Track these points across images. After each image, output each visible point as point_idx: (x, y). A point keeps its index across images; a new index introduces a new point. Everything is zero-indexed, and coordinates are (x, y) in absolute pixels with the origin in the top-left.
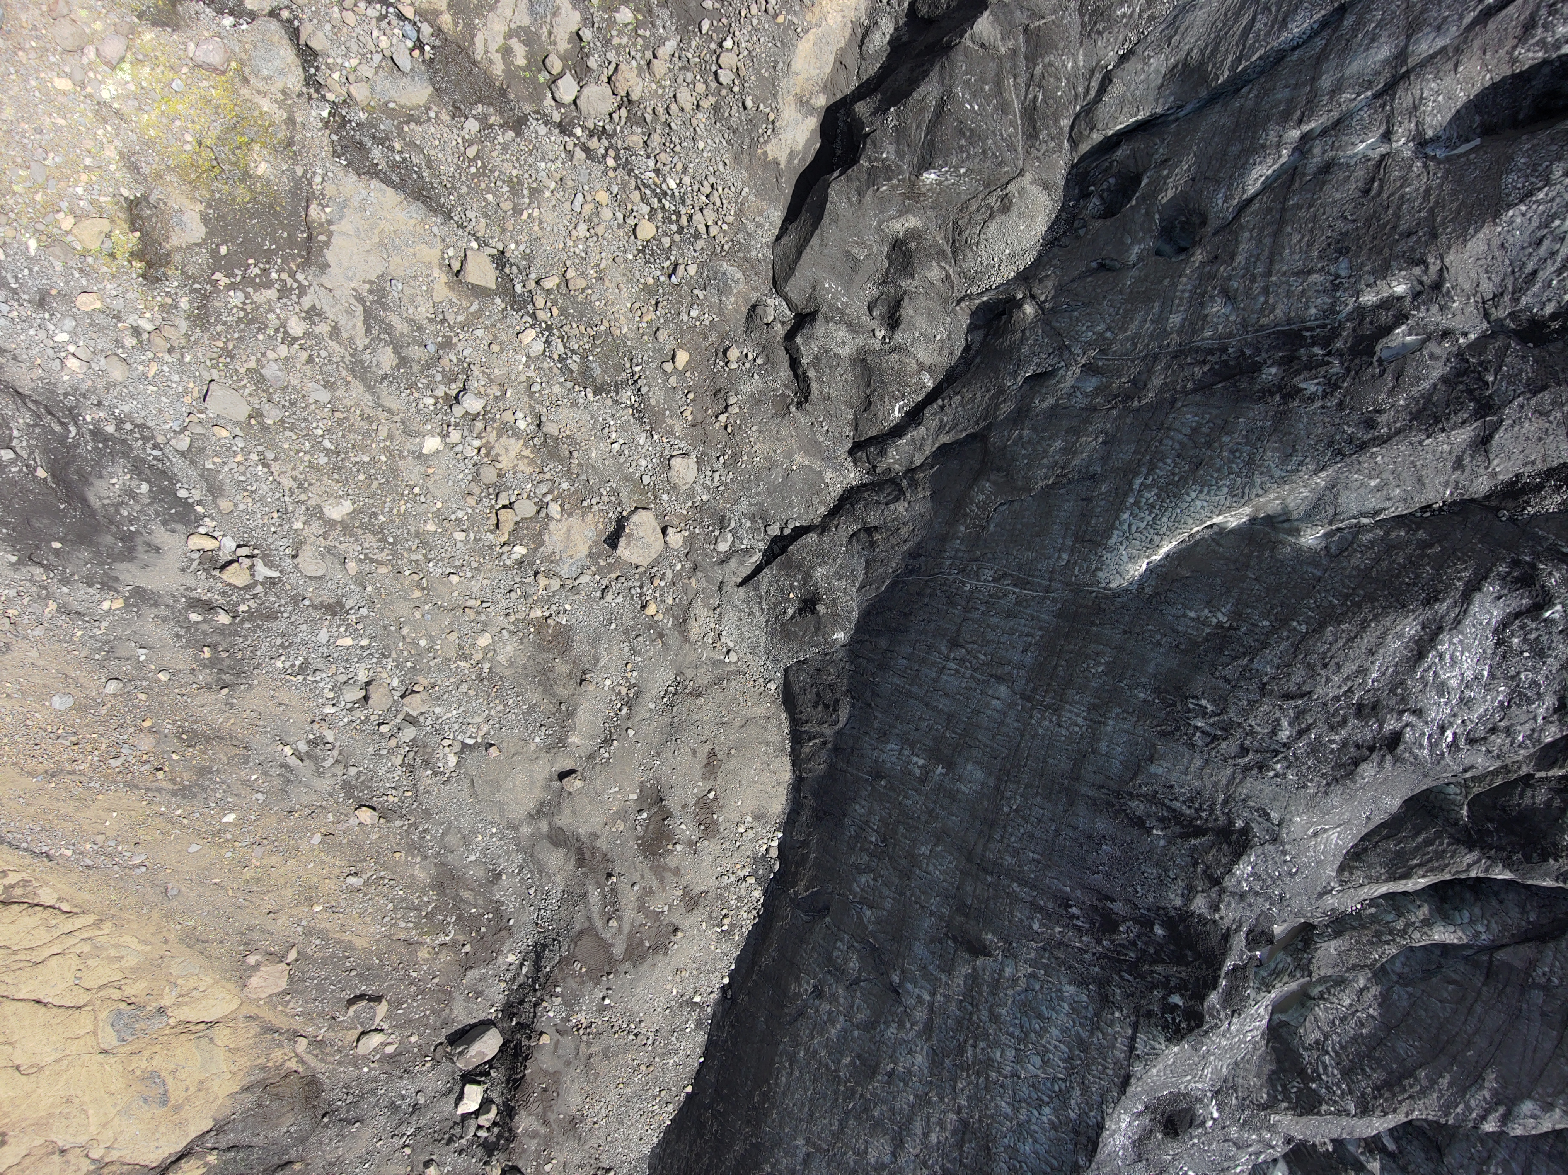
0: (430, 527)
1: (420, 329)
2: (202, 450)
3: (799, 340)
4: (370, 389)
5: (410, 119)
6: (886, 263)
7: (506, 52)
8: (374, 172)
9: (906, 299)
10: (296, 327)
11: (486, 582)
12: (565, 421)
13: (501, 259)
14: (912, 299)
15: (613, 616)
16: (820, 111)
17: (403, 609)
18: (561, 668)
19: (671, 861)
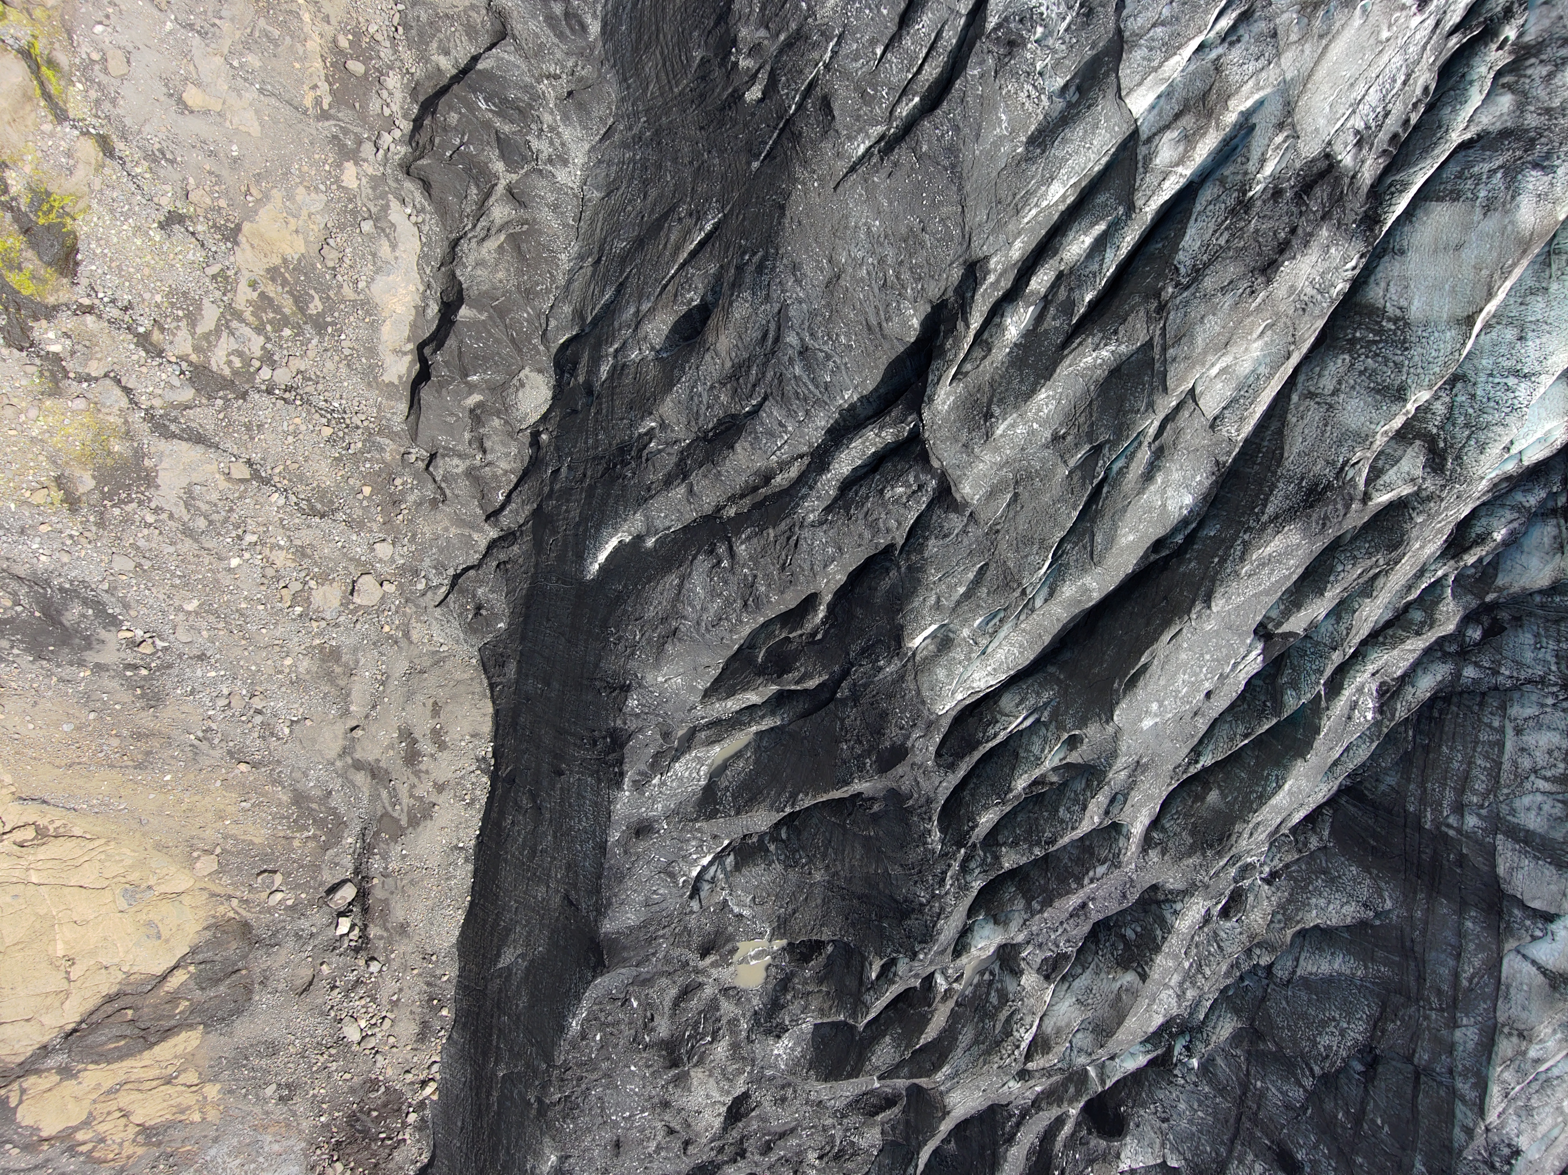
0: (243, 605)
1: (215, 505)
2: (115, 588)
3: (432, 471)
4: (196, 541)
5: (187, 407)
6: (470, 420)
7: (229, 363)
8: (174, 436)
9: (485, 438)
10: (150, 519)
11: (283, 629)
12: (305, 537)
13: (249, 463)
14: (489, 437)
15: (364, 636)
16: (411, 351)
17: (238, 651)
18: (338, 670)
19: (423, 767)
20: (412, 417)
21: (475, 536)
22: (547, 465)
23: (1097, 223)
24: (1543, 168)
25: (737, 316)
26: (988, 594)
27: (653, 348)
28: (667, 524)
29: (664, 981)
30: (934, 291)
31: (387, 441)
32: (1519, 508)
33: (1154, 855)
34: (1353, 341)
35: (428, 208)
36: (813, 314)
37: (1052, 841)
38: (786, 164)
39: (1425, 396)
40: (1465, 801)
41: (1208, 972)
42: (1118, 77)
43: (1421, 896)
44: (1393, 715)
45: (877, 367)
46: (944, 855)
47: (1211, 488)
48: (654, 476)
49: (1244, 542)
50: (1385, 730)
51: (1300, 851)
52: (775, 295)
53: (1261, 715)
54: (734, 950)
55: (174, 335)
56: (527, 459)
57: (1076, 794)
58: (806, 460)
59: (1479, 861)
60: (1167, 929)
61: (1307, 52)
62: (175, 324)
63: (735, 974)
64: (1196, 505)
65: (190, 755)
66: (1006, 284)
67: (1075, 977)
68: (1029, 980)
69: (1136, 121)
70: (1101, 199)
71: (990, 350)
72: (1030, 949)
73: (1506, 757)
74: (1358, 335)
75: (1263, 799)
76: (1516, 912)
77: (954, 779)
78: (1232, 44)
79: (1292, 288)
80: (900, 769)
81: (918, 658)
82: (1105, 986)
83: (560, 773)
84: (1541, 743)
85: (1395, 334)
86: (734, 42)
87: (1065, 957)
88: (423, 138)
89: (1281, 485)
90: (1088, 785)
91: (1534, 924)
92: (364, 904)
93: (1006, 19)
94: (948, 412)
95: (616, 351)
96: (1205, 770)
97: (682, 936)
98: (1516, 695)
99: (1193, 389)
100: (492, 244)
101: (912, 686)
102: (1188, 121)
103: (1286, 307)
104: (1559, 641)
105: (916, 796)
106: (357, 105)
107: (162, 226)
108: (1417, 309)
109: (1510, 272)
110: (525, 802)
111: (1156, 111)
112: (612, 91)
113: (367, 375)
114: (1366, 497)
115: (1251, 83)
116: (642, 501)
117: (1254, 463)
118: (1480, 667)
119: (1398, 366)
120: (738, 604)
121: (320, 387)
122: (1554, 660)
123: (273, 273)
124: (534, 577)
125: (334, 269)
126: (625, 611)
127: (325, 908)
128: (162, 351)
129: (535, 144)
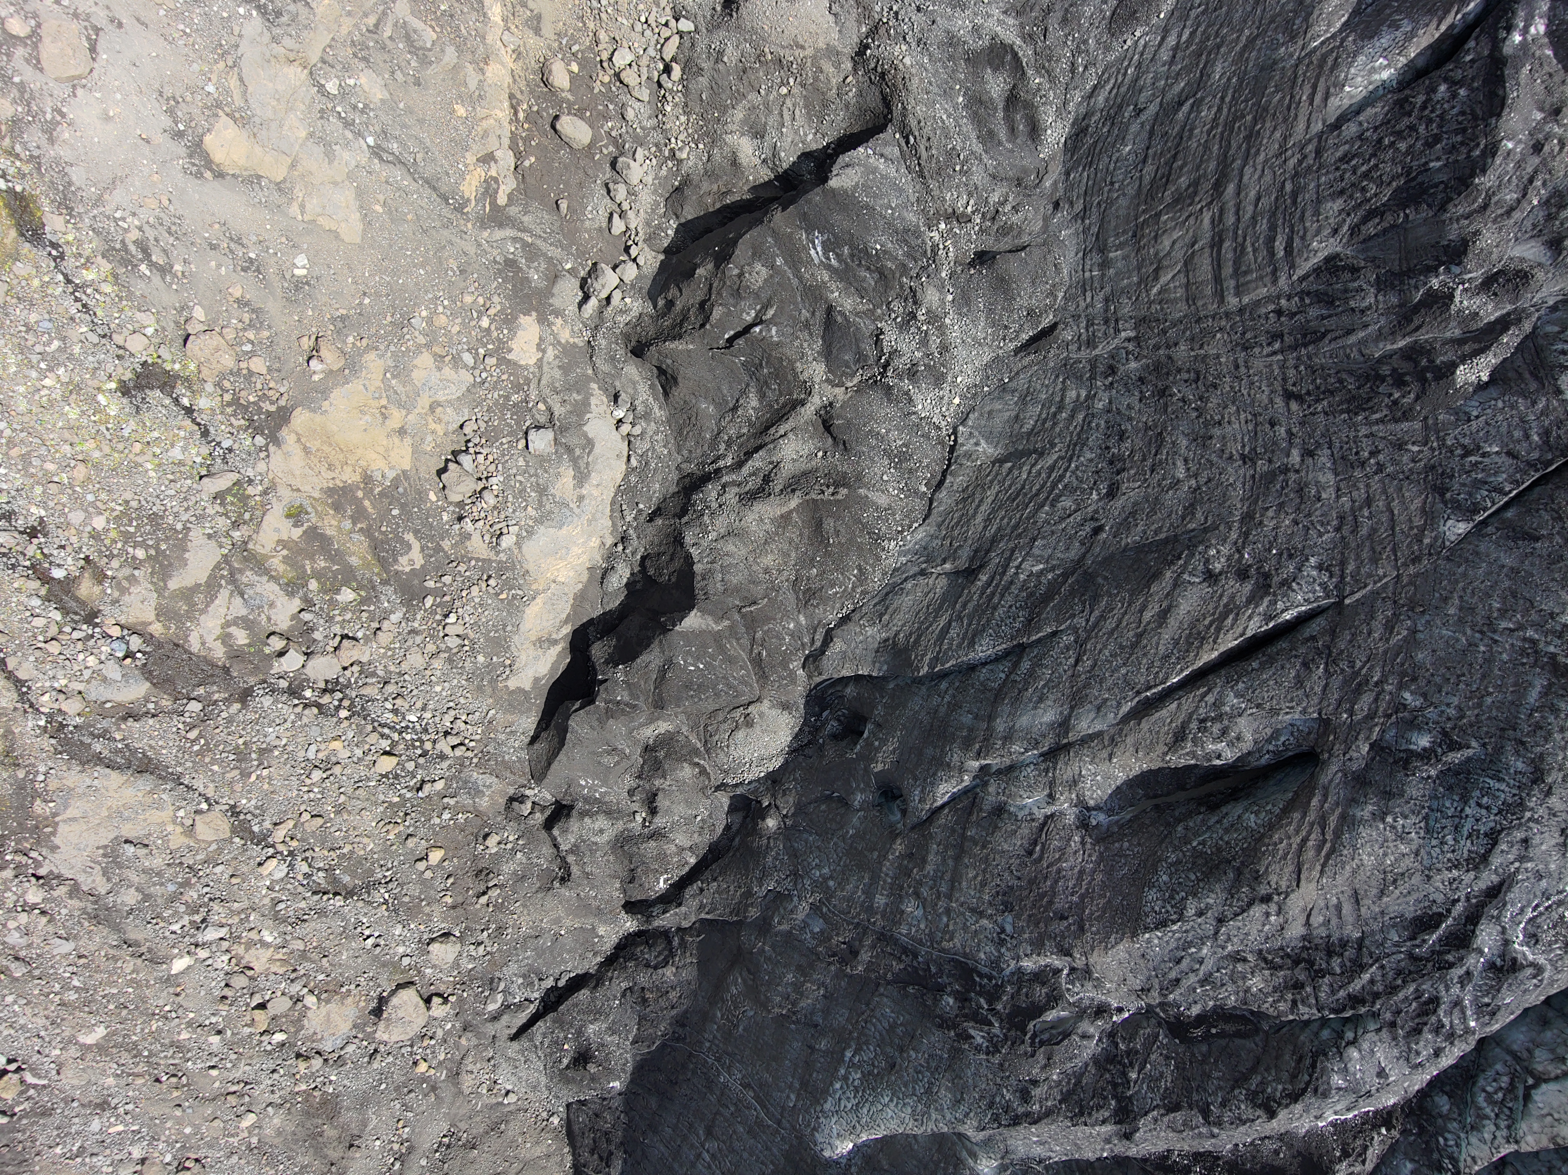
3: (556, 832)
5: (130, 715)
6: (641, 761)
7: (226, 638)
8: (97, 761)
9: (660, 795)
10: (35, 896)
11: (247, 1068)
12: (312, 934)
13: (234, 813)
15: (383, 1077)
16: (565, 638)
18: (330, 1132)
20: (542, 744)
21: (601, 931)
31: (489, 779)
35: (657, 414)
55: (123, 591)
56: (720, 830)
62: (126, 572)
88: (685, 297)
100: (769, 510)
107: (124, 390)
112: (1065, 263)
123: (339, 497)
125: (461, 505)
128: (94, 614)
129: (890, 338)
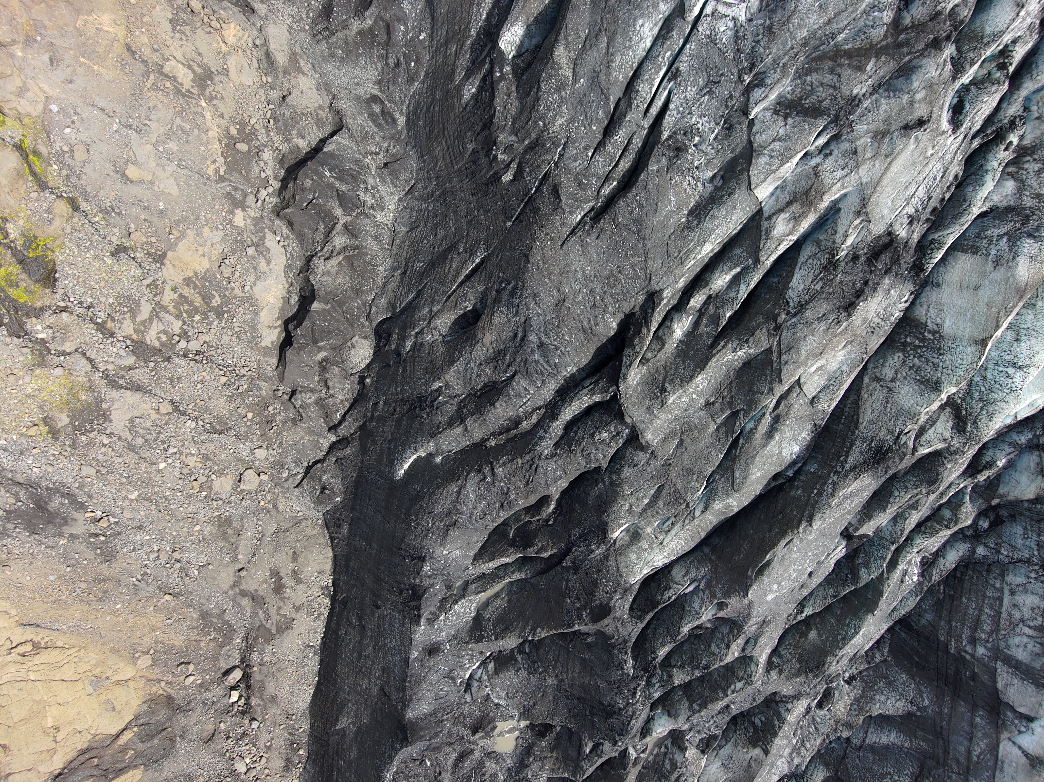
0: (168, 493)
1: (149, 430)
2: (83, 486)
3: (293, 401)
4: (137, 453)
5: (130, 369)
6: (319, 369)
7: (158, 338)
8: (122, 387)
10: (106, 441)
11: (194, 507)
12: (209, 448)
13: (172, 402)
14: (331, 379)
15: (247, 508)
16: (280, 325)
17: (164, 524)
18: (230, 532)
19: (286, 595)
20: (280, 368)
21: (321, 441)
22: (370, 399)
23: (734, 268)
24: (1035, 237)
25: (497, 322)
26: (664, 505)
27: (441, 334)
28: (450, 448)
29: (448, 749)
30: (626, 308)
31: (264, 383)
32: (1014, 444)
33: (774, 674)
34: (905, 344)
35: (291, 236)
36: (547, 323)
37: (706, 667)
38: (529, 227)
39: (954, 390)
40: (977, 637)
41: (808, 746)
42: (749, 176)
43: (947, 698)
44: (931, 578)
45: (589, 351)
46: (635, 677)
47: (811, 441)
48: (442, 418)
49: (833, 482)
50: (925, 588)
51: (869, 663)
52: (522, 310)
53: (845, 583)
54: (495, 727)
55: (122, 323)
56: (356, 392)
57: (723, 636)
58: (542, 411)
59: (985, 678)
60: (783, 721)
61: (877, 166)
62: (122, 316)
63: (494, 743)
64: (801, 452)
65: (133, 591)
66: (674, 302)
67: (720, 747)
68: (691, 753)
69: (761, 203)
70: (737, 251)
71: (663, 345)
72: (692, 733)
73: (1004, 609)
74: (908, 340)
75: (846, 640)
76: (1009, 713)
77: (641, 626)
78: (826, 156)
79: (865, 319)
80: (606, 621)
81: (617, 545)
82: (741, 755)
83: (378, 607)
84: (1027, 602)
85: (933, 343)
86: (495, 143)
87: (714, 737)
88: (288, 194)
89: (857, 443)
90: (731, 631)
91: (1021, 722)
92: (247, 682)
93: (675, 133)
94: (636, 386)
95: (416, 333)
96: (808, 617)
97: (459, 719)
98: (1011, 567)
99: (799, 379)
100: (334, 262)
101: (614, 564)
102: (795, 208)
103: (861, 331)
104: (1040, 535)
105: (616, 637)
106: (243, 172)
107: (112, 254)
108: (948, 327)
109: (1011, 312)
110: (354, 620)
111: (774, 198)
112: (413, 163)
113: (251, 342)
114: (915, 450)
115: (838, 184)
116: (434, 435)
117: (839, 423)
118: (988, 547)
119: (935, 366)
120: (497, 505)
121: (219, 351)
122: (1036, 547)
123: (188, 282)
124: (361, 469)
125: (229, 278)
126: (422, 507)
127: (222, 685)
128: (114, 333)
129: (362, 197)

+ + + + +

Which lines of the entries above contain the word "indexed"? Copy out each of them in full.

- RESULT:
Track these points across images. After each image, output each visible point as point_idx: (x, y). A point keeps its index across images; a new index introduces a new point. Everything is zero-indexed, and coordinates are (x, y) in absolute pixels with the origin in the top-left.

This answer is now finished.